La Chronique Agora

General Motors contre Facebook

** General Motors pèse 879 millions de dollars ; Facebook pèse 10 milliards de dollars. Vous avez besoin d’informations supplémentaires pour vous faire une idée de la solidité de l’économie américaine ?

– Le plus grand fabricant automobile du monde (jusqu’à l’année dernière) se précipite vers une faillite certaine, mais continue de s’accrocher à une capitalisation boursière de près d’un milliard de dollars. Pendant ce temps, le plus gros site internet de réseau social du monde, dont la contribution à l’économie mondiale se borne à du narcissisme et des messages instantanés ineptes, vaut 10 fois plus si l’on en croit l’investissement qu’une entreprise russe a réalisé mardi.

– Est-ce que ce sont là les données principales d’un renouvellement économique ? Facebook serait donc la solution pour un accroissement du PIB ?

– Vous pouvez mettre le nom de votre correspondant dans la colonne des sceptiques.

– Les actions américaines ont grimpé, cette semaine — pas l’or. C’est parce que la confiance des consommateurs est montée en flèche le mois dernier, mais pas le prix des maisons.

– "L’économie se redresse", déclare la masse grossissante des investisseurs haussiers. Le contingent d’investisseurs baissiers, qui diminue sérieusement, répond que "non, elle ne se redresse pas".

– Votre chroniqueur en partie baissier profite donc de l’air pur et de l’espace que lui fournit l’opinion minoritaire. Il est loin de la cohue des investisseurs qui se jettent sur la bourse comme les employés de Wall Street se jettent dans les wagons du métro en direction du centre ville. Il devrait peut être rejoindre la cohue… juste pour être sûr d’être là où ça se passe avant qu’il ne soit trop tard. D’un autre côté, il n’est pas entièrement convaincu que ce qui se prépare est le genre de chose dans laquelle il voudrait s’impliquer.

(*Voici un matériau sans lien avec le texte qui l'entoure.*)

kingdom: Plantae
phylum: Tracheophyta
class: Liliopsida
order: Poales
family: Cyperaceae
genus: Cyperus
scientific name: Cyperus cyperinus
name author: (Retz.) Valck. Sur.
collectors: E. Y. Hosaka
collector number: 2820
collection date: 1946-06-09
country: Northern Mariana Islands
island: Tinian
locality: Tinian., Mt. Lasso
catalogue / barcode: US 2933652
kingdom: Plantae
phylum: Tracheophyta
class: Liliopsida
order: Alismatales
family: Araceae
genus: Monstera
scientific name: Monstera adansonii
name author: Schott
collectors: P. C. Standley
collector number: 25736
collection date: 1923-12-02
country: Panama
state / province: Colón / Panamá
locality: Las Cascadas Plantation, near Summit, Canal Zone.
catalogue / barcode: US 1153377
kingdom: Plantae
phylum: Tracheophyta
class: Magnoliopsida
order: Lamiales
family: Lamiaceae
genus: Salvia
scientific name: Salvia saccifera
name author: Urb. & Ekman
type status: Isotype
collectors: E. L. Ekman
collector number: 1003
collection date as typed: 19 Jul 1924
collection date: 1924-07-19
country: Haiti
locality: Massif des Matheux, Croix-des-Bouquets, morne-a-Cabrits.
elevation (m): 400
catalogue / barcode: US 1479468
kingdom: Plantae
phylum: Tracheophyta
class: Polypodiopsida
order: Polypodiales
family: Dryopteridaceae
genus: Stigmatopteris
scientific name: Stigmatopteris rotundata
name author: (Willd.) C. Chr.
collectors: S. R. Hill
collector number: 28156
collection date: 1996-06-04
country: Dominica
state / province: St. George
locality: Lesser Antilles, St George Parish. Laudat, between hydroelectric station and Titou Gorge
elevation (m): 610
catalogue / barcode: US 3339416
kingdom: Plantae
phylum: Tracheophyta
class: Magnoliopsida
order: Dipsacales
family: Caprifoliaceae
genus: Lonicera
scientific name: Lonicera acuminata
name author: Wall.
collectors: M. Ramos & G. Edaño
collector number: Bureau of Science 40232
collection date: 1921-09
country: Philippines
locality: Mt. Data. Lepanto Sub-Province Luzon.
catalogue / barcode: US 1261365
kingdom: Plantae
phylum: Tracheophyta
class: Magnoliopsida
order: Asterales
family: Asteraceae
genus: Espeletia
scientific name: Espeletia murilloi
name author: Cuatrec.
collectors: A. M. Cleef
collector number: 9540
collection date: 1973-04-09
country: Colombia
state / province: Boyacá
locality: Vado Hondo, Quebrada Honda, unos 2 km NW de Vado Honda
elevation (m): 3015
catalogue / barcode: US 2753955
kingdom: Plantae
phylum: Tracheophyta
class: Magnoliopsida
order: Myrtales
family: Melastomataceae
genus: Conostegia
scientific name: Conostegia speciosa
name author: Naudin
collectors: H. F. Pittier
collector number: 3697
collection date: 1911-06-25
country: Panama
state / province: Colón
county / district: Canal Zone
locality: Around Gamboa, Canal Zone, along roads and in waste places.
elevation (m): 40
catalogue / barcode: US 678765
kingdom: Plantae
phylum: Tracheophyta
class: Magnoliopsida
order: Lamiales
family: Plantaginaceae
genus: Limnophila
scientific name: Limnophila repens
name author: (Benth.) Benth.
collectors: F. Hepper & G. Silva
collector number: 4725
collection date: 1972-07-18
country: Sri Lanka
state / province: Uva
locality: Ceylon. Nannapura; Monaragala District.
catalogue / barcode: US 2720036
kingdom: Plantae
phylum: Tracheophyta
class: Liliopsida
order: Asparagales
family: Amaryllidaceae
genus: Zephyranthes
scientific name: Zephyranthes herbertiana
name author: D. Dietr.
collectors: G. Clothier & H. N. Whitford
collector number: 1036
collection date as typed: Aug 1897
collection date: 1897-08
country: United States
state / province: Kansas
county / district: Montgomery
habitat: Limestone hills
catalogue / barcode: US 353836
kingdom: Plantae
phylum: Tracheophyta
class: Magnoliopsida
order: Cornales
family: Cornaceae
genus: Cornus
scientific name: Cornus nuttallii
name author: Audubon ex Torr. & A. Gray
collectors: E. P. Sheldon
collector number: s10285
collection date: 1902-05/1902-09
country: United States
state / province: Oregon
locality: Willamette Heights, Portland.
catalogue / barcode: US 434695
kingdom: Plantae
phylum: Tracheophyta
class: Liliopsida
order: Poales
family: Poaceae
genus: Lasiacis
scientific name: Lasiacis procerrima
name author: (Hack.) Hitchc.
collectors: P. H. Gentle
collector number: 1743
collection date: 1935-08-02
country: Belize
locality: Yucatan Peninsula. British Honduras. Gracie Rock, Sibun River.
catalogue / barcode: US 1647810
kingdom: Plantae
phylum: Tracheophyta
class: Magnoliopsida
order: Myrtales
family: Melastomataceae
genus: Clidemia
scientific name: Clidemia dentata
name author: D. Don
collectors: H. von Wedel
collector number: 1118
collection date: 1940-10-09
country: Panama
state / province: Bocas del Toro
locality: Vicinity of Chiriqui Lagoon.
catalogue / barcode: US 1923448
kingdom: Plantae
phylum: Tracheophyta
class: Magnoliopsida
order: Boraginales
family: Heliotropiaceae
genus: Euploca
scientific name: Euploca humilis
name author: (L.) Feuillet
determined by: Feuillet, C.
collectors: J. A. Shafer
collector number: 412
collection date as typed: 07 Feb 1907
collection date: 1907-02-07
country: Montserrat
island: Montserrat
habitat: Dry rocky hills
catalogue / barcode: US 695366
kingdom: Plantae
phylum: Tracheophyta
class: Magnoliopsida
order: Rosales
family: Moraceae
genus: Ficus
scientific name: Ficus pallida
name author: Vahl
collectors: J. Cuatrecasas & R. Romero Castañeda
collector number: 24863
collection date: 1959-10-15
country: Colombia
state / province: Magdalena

** Depuis sa position avantageuse, la seule donnée économique qu’il ait vue profiter d’une amélioration au cours des trois derniers mois, c’est le niveau du Dow Jones. Mais cette donnée est bien loin des réalités économiques de base.

– Tout d’abord, les initiés jouent avec les déclarations de revenus et les bilans pour donner un compte-rendu romancé des bénéfices réels. Ensuite, les médias spécialisés dans l’information financière jouent eux aussi avec les bénéfices d’entreprises et autres données macroéconomiques. Comme les petites filles habillent leurs poupées Barbie, les médias enlèvent le costume démodé de "Barbie Récession" pour enfiler la robe de soirée provocante de "Barbie Rémission". Ensuite, c’est au tour des investisseurs de réagir et d’analyser à leur manière l’image d’une réalité économique difficile reflétée par "Barbie Rémission".

– "Si l’économie n’était pas vraiment en pleine rémission", se disent-ils les investisseurs, "Barbie Rémission ne serait pas aussi belle. Les actions doivent être un bon achat. Dieu merci, Barbie Récession n’est plus là".

– Il arrive que nous, investisseurs, ne voyions que ce que nous voulons voir, peu importe ce que nous avons sous les yeux. Il arrive aussi que nous vendions nos actions précipitamment, parce que nous pensons que l’économie se détériore, même si les signes de rémission nous entourent. Et d’autres fois encore, nous achetons des actions parce que nous pensons voir une économie en pleine rémission, même si l’odeur fétide de la décomposition économique nous assaille les narines.

– Selon le Conference Board, qui a enregistré la plus grande hausse (depuis six ans) de l’optimisme des consommateurs sur un mois entier, les choses s’améliorent. Selon S&P/Case-Shiller, qui a rapporté une chute de 18% des prix des maisons d’une année sur l’autre, les choses vont de mal en pis. Apparemment, la plupart des investisseurs sont d’accord avec le Conference Board. Mais accrochez-vous : malgré l’augmentation de la consommation américaine le mois dernier, les chiffres sont bien en dessous de ceux de l’année dernière en septembre.

– Question : d’où vient cette importante modification ?

– Réponse : de la composante "attentes futures" de l’indice, qui est montée à son plus haut niveau depuis décembre 2007. La composante "conditions actuelles" a à peine bougé. En d’autres termes, l’espoir a triomphé sur la matière. Nous espérons que l’espoir continuera de triompher, mais la matière nous inquiète encore un peu.

– Chaque jour qui passe, divers politiciens, investisseurs professionnels et porte-parole affirment que l’économie se remet. Mais chaque jour de la semaine, l’économie échoue dans sa tentative de rémission… même si elle parvient à se détériorer plus lentement qu’auparavant.

– Malheureusement, une détérioration lente — comme un lent accès de lèpre — ne remettra jamais de chair sur des os, peu importe le temps que vous attendrez.